RECORD SET -

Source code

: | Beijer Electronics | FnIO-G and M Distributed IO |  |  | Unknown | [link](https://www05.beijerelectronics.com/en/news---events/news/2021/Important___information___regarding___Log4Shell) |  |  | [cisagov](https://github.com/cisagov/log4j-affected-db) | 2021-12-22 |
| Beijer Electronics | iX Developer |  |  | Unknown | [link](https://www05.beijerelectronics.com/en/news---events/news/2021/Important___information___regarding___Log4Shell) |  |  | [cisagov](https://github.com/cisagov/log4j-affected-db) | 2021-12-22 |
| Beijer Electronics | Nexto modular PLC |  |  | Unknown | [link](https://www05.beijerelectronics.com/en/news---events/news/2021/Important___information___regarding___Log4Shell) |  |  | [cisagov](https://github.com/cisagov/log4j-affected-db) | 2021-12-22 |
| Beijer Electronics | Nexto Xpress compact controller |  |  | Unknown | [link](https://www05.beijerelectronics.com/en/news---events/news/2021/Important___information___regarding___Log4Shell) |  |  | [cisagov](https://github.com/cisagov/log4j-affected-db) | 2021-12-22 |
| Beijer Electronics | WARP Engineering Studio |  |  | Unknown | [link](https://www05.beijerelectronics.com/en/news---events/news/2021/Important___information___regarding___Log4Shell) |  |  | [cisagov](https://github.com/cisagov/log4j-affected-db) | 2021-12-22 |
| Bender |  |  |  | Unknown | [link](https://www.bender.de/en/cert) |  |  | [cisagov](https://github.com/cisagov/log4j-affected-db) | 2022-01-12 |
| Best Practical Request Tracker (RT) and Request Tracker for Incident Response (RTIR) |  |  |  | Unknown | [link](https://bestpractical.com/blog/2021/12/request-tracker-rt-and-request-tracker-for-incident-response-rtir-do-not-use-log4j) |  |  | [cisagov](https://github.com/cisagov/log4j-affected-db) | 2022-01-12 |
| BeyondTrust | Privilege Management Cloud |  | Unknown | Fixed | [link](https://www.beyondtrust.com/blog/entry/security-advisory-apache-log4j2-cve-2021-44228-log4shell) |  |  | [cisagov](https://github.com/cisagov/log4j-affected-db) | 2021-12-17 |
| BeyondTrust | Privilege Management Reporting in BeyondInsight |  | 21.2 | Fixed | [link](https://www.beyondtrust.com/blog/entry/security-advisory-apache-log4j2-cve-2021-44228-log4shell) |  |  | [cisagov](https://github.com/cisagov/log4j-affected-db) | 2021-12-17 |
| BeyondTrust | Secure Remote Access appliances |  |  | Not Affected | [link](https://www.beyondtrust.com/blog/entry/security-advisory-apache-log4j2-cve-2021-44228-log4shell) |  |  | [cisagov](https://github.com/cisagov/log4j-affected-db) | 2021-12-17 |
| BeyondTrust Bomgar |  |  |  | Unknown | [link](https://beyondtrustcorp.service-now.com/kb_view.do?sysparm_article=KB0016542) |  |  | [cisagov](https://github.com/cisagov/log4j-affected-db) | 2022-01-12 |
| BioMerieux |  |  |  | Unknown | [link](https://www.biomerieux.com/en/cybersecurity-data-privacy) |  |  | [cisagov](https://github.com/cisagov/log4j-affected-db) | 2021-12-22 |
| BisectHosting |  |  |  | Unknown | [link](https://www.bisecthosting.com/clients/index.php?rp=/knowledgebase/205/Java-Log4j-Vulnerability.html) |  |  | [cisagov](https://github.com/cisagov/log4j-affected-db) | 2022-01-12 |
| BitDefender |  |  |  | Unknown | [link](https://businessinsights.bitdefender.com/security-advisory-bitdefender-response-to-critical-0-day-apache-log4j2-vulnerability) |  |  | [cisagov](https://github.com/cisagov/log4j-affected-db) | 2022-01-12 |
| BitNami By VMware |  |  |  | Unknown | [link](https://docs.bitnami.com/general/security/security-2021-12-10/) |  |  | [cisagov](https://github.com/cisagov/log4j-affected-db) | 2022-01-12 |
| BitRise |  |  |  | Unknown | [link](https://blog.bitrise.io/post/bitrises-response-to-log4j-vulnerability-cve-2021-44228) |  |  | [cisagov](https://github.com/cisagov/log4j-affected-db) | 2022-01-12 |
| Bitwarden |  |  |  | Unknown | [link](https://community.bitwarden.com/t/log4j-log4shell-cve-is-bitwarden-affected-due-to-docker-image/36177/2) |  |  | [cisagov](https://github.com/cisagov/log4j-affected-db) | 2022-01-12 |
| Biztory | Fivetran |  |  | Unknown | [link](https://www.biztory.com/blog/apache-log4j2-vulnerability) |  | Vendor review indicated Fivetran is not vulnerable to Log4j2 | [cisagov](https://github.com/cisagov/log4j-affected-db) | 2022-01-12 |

WHAT IS BEING ASKED -
From the first record to the last, print each one exactly.

EXERCISE RESPONSE -
Source code

: | Beijer Electronics | FnIO-G and M Distributed IO |  |  | Unknown | [link](https://www05.beijerelectronics.com/en/news---events/news/2021/Important___information___regarding___Log4Shell) |  |  | [cisagov](https://github.com/cisagov/log4j-affected-db) | 2021-12-22 |
| Beijer Electronics | iX Developer |  |  | Unknown | [link](https://www05.beijerelectronics.com/en/news---events/news/2021/Important___information___regarding___Log4Shell) |  |  | [cisagov](https://github.com/cisagov/log4j-affected-db) | 2021-12-22 |
| Beijer Electronics | Nexto modular PLC |  |  | Unknown | [link](https://www05.beijerelectronics.com/en/news---events/news/2021/Important___information___regarding___Log4Shell) |  |  | [cisagov](https://github.com/cisagov/log4j-affected-db) | 2021-12-22 |
| Beijer Electronics | Nexto Xpress compact controller |  |  | Unknown | [link](https://www05.beijerelectronics.com/en/news---events/news/2021/Important___information___regarding___Log4Shell) |  |  | [cisagov](https://github.com/cisagov/log4j-affected-db) | 2021-12-22 |
| Beijer Electronics | WARP Engineering Studio |  |  | Unknown | [link](https://www05.beijerelectronics.com/en/news---events/news/2021/Important___information___regarding___Log4Shell) |  |  | [cisagov](https://github.com/cisagov/log4j-affected-db) | 2021-12-22 |
| Bender |  |  |  | Unknown | [link](https://www.bender.de/en/cert) |  |  | [cisagov](https://github.com/cisagov/log4j-affected-db) | 2022-01-12 |
| Best Practical Request Tracker (RT) and Request Tracker for Incident Response (RTIR) |  |  |  | Unknown | [link](https://bestpractical.com/blog/2021/12/request-tracker-rt-and-request-tracker-for-incident-response-rtir-do-not-use-log4j) |  |  | [cisagov](https://github.com/cisagov/log4j-affected-db) | 2022-01-12 |
| BeyondTrust | Privilege Management Cloud |  | Unknown | Fixed | [link](https://www.beyondtrust.com/blog/entry/security-advisory-apache-log4j2-cve-2021-44228-log4shell) |  |  | [cisagov](https://github.com/cisagov/log4j-affected-db) | 2021-12-17 |
| BeyondTrust | Privilege Management Reporting in BeyondInsight |  | 21.2 | Fixed | [link](https://www.beyondtrust.com/blog/entry/security-advisory-apache-log4j2-cve-2021-44228-log4shell) |  |  | [cisagov](https://github.com/cisagov/log4j-affected-db) | 2021-12-17 |
| BeyondTrust | Secure Remote Access appliances |  |  | Not Affected | [link](https://www.beyondtrust.com/blog/entry/security-advisory-apache-log4j2-cve-2021-44228-log4shell) |  |  | [cisagov](https://github.com/cisagov/log4j-affected-db) | 2021-12-17 |
| BeyondTrust Bomgar |  |  |  | Unknown | [link](https://beyondtrustcorp.service-now.com/kb_view.do?sysparm_article=KB0016542) |  |  | [cisagov](https://github.com/cisagov/log4j-affected-db) | 2022-01-12 |
| BioMerieux |  |  |  | Unknown | [link](https://www.biomerieux.com/en/cybersecurity-data-privacy) |  |  | [cisagov](https://github.com/cisagov/log4j-affected-db) | 2021-12-22 |
| BisectHosting |  |  |  | Unknown | [link](https://www.bisecthosting.com/clients/index.php?rp=/knowledgebase/205/Java-Log4j-Vulnerability.html) |  |  | [cisagov](https://github.com/cisagov/log4j-affected-db) | 2022-01-12 |
| BitDefender |  |  |  | Unknown | [link](https://businessinsights.bitdefender.com/security-advisory-bitdefender-response-to-critical-0-day-apache-log4j2-vulnerability) |  |  | [cisagov](https://github.com/cisagov/log4j-affected-db) | 2022-01-12 |
| BitNami By VMware |  |  |  | Unknown | [link](https://docs.bitnami.com/general/security/security-2021-12-10/) |  |  | [cisagov](https://github.com/cisagov/log4j-affected-db) | 2022-01-12 |
| BitRise |  |  |  | Unknown | [link](https://blog.bitrise.io/post/bitrises-response-to-log4j-vulnerability-cve-2021-44228) |  |  | [cisagov](https://github.com/cisagov/log4j-affected-db) | 2022-01-12 |
| Bitwarden |  |  |  | Unknown | [link](https://community.bitwarden.com/t/log4j-log4shell-cve-is-bitwarden-affected-due-to-docker-image/36177/2) |  |  | [cisagov](https://github.com/cisagov/log4j-affected-db) | 2022-01-12 |
| Biztory | Fivetran |  |  | Unknown | [link](https://www.biztory.com/blog/apache-log4j2-vulnerability) |  | Vendor review indicated Fivetran is not vulnerable to Log4j2 | [cisagov](https://github.com/cisagov/log4j-affected-db) | 2022-01-12 |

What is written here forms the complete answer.